The idea behind “Matchbox Rhine-Neckar” is the following: Kelly Copper and Pavol Liska get on their bikes and cycle to ten local communities in order to make a film integrating locals. The first venue is the Dominican monastery in Worms with the very same Father who they received the invitation from. Why? “I believe in freedom of art,” the prior tells us with such ease as if the artists performing in his church St. Paulus were the most natural thing in the world: Liska and Copper shoot a new version, titled “Nibelungen Cycle”, of the epic Nibelungenlied, starring Siegfried who originates from the Cape Verde Islands and who marries a lady in her sixties. The scene starts with the double wedding between the hero and Kriemhild and between Gunther and Brünhild. And no, Pater Ralf is not the priest for the wedding ceremony, “I will only be an on-looker,” he says and nevertheless admits that he has some stage fright in view of a spectacle of such experimental nature taking place in such an authentic venue.
The prior has only been running the monastery since November. He was elected by the nine confrères (Brothers) when he was absent due to chaplain tasks in the city of Leipzig. But he had already been familiar with Worms where he was a novice in 2006.
”Changes of our place of residence are part of our lives,” the Father tells us, wearing the traditional Dominican white habit and horn-rimmed glasses with a short haircut.
Outside of the monastery, the prior’s name is Ralf Sagner. He encountered religious faith at an advanced stage of life and entered the holy order at an even more advanced point. Born in 1962 in the city of Potsdam, the skilled chemical worker studied information technology in the city of Chemnitz, which was named “Karl-Marx-Stadt” back then. “My mother was a teacher, my father an officer,” the superior of the Worms monastery tells us. The Sagner family were living in the socialist system of the German Democratic Republic whose collapse suddenly questioned everything. During his job as a software developer in Berlin, Ralf Sagner started to spend time with church matters. In 1993, he was christened and only fourteen years later he joined the order and studied theology in the cities of Mainz and Vienna. In 2012, he was ordained as a priest.

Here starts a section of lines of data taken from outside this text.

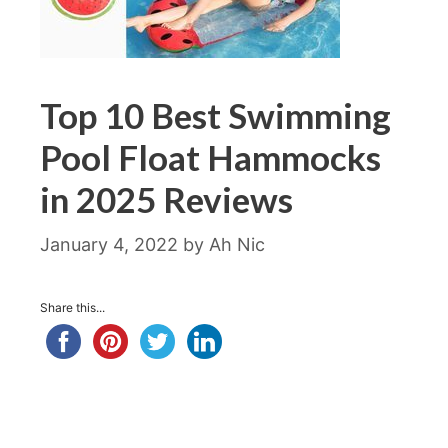
Top 10 Best Swimming
Pool Float Hammocks
in 2025 Reviews
January 4, 2022
by
Ah Nic
Share this...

A chat in the gardens of the Worms monastery
He may be the perfect man for the position of prior exactly because of this late nomination. Worms holds the Dominican training institution for the entire German-speaking area. Three monks are currently living here. Being in their early twenties, they have quit civilian life for the time being. The Father explains to us that the noviciate is kind of a “sheltered period of time” in which these young people have to settle the question of whether or not a life in the holy order suits them. For this purpose, they drop out of apprentice and study programmes and they have to cope with the fact that friendships may not necessarily establish and that confrères cannot replace a family. Yet, a closely connected and self-chosen community awaits them.
A community, which is hosting New York artists these days. “It is common to have guests here,” Father Ralf tells us. But what is special about these guests is that they are working on their project which is the film version of Nibelungen marriages that integrate fiction and reality: There will be a vernissage on September 1, a real-life event with the mayor of Worms, amongst other people, delivering speeches and on the other hand the stage-managed wedding ceremony, musically accompanied by the Hermann Art Kollektiv. This spectacle is followed by a silent film, for which Copper and Liska had 1920s outfits tailored in order to pay homage to legendary Fritz Lang and his 1924 film version of the Nibelungen.
Culture and church – proceeding with the Father along the centuries-old monastery’s paths and passing baroque depictions of the Crucifixion and Romanesque frescoes, one comprehends that these two have always belonged together.
The new prior aims at making this connection more visible to the community. He is planning to have exhibitions and maybe an oratorio or two, accompanied by scenic action. The film about the Nibelungen forms the prelude thereto. It is meant to return to the region and to be shown at the places of its creation next year, before being shown at festivals in Canada and Ireland.